4. Organization and Roles: Clearly define ownership and accountability for both business outcomes and AI-driven decisions.
Operating model: Product line P&L plus shared platform teams (Data/AI, Core Platforms, Risk).
Human-in-the-Loop (HITL): Clearly define the business rules, confidence scores, and override logging/sampling reviews.
5. Technology Architecture: A layered reference architecture with nonfunctional guardrails defining how an AI system works, rather than its specific function.
6. Data and Analytics: A clear data strategy and a governance plan.
7. AI Governance and & Risk Management: Document the model life cycle. Use‑case intake → data approval → build → independent validation → “Champion/Challenger” model testing → deployment → monitoring → periodic re‑validation.
8. Performance and KPIs: Gain stakeholder consensus on which KPIs to track (e.g. business impact, model health, adoption rate).
9. Create a Binding Phased Implementation Roadmap: Include dependencies and concrete milestone for core modernization, data contracts, vendor onboarding, regulatory filings, etc.
10. Assess Risks and Mitigations: These should focus on:
Bias/fairness Regulatory non‑compliance
Data quality
Change fatigue
Having a cohesive, AI-ready TOM for P&C insurance provides a critical framework for resilience and adaptability.

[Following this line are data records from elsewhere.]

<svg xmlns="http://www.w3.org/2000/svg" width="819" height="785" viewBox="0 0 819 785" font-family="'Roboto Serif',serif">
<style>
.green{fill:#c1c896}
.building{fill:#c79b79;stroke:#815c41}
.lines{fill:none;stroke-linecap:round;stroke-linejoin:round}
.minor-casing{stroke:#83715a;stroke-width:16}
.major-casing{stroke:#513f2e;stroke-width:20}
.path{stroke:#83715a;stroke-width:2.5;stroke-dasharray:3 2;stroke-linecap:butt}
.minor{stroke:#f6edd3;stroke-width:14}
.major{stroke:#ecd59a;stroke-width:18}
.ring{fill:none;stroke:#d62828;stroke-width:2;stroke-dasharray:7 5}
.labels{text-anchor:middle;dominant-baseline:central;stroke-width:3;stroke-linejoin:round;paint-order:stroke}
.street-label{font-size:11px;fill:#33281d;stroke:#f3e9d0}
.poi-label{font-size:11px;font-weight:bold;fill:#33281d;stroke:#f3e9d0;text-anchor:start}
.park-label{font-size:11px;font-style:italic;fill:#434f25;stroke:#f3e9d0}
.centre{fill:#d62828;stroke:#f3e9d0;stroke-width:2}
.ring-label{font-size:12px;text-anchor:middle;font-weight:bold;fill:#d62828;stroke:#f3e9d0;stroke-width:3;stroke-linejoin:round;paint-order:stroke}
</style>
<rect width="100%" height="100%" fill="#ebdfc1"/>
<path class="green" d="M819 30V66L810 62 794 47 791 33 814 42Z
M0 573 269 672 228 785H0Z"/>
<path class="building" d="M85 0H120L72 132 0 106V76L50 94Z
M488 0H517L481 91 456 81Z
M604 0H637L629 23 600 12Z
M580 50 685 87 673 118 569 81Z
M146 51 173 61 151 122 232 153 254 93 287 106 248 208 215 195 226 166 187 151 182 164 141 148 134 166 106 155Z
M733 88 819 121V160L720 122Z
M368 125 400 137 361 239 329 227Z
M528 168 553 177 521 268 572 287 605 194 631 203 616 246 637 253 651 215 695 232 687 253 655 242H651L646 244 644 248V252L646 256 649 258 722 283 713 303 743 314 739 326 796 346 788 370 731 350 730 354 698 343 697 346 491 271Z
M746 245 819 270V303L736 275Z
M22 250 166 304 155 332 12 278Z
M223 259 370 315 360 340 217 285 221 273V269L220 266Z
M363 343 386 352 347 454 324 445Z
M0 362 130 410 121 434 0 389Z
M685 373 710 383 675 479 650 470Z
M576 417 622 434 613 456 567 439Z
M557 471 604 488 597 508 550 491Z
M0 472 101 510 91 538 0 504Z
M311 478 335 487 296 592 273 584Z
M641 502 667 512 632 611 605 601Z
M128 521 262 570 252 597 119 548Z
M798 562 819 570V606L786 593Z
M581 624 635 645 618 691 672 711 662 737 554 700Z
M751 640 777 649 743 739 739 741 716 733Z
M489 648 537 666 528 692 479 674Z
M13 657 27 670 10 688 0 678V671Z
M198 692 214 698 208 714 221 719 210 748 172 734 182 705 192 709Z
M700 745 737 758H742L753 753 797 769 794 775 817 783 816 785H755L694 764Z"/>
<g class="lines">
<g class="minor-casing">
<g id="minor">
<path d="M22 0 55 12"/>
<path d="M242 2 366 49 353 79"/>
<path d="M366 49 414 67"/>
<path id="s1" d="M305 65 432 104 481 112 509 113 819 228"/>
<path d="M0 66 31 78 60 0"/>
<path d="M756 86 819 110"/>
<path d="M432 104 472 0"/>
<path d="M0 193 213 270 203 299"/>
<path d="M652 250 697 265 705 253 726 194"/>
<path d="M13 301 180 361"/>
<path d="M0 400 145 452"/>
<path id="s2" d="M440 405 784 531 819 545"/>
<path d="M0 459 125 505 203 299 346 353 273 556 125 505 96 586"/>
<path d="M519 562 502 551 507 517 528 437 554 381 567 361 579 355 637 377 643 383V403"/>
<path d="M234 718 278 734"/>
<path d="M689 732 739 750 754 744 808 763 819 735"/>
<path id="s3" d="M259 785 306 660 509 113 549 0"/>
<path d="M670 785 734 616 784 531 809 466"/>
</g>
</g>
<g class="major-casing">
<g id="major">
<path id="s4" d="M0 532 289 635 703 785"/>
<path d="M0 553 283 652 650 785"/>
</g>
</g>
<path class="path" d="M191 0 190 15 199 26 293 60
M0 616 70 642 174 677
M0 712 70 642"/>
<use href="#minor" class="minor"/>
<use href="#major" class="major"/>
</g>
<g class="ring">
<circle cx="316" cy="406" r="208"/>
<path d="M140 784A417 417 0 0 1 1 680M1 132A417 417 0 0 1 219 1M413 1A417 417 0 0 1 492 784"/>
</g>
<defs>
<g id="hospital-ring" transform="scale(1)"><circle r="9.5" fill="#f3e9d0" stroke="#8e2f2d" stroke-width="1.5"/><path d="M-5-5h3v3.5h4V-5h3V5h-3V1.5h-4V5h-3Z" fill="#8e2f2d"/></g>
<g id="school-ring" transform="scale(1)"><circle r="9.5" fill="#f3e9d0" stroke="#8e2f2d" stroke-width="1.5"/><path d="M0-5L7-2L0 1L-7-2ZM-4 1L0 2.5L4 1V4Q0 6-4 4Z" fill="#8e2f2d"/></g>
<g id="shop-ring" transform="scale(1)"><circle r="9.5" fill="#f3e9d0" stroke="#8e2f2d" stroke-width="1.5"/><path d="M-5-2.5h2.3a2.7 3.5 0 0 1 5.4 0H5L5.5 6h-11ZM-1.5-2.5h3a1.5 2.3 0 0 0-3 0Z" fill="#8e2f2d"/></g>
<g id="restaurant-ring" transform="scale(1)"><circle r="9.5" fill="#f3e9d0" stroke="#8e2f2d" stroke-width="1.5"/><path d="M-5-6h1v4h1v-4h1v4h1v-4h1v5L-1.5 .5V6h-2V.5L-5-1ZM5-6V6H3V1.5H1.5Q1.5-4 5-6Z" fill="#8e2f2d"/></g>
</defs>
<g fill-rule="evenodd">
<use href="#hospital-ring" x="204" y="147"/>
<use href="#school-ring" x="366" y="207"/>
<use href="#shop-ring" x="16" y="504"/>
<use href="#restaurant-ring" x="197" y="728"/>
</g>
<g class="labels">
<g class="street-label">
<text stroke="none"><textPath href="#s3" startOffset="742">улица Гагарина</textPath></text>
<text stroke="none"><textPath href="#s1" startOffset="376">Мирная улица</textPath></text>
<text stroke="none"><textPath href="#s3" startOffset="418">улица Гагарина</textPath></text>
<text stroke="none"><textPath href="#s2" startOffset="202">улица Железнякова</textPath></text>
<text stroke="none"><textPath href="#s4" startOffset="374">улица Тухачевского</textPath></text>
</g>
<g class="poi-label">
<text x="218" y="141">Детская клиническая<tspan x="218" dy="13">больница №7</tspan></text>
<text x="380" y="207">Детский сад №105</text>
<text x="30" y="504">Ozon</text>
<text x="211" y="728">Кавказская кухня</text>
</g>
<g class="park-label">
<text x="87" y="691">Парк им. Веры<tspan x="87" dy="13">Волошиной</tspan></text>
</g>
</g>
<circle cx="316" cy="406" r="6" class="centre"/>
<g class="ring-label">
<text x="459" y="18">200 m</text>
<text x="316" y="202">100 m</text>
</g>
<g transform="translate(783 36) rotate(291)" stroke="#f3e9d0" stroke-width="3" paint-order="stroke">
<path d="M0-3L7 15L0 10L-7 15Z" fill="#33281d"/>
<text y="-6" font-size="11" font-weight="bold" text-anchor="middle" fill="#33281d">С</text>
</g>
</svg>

A TOM with AI embedded in it can empower insurers to thrive and deliver class-leading service in all market conditions. For example, in a hard market, an effective TOM drives AI adoption for underwriting workflows and governance to enforce consistent risk appetite. During soft markets, an AI-first TOM maps your capabilities to deliver STP for low-complexity risks, reduce cycle time, and provide AI-powered personalization to improve conversion and retention.
Beyond navigating market conditions, a TOM is your organization’s blueprint for creating conditions to support uninterrupted business success.